Technologically advanced society risks losing an appreciation of numeracy skills.
This is the claim from the National Institute of Adult Continuing Education (NIACE), which recently argued for a “cultural shift in the nation’s attitude to maths and a change in its teaching”, as the BBC put it.
Poor numeracy vs. poor literacy
In a report which looks at the limited impact of the money spent on the Skills for Life programme, author Dame Mary Marsh pointed out that poor numeracy is somehow far less shameful than poor literacy – a sentiment echoed by NIACE Director of Operations Carol Taylor.

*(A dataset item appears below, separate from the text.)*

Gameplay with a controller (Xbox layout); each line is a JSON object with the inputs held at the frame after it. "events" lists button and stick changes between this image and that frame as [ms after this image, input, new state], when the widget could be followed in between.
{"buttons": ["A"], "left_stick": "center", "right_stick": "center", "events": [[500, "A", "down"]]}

The parents who come to Maths-Whizz to give their children a boost in numeracy are the opposite of the bad maths ‘badge of honour’ wearers. They are the parents who recognise the importance of maths not just for passing exams but for the life that follows the school years.
Even so, we still sometimes see an attitude which may be behind the problem outlined by NIACE. I once spoke to a parent who told me she was an accountant, and used maths every day. “Bravo!”, I thought. The mother was certainly keen on her son improving his maths, but she was angered that he was required to do so much pencil and paper-style working out (roughly 10% of the Whizz curriculum at his age). This was because, to use her words, “he can just use a calculator”.
At this point I confess I wanted to throw the telephone across the room and go for a long walk. But hers is an all-too-common sentiment that maybe is at the heart of our ‘problem’: namely, that whilst maths is A Good Thing To Know, we don’t really need to know it.
This attitude may be less a function of maths per se, and more a function of an advancing technological society. Maths skills are no less in demand than they were, and sectors like software, finance, research and business require good maths; but almost all of us can rub along with the very basics.
In fact, the NIACE report points out that only one in 10 adults with numeracy skills lower than an 11-year-old had taken a numeracy course. I don’t find this remotely surprising, because the maths required of a 10-year-old is often adequate for adult life.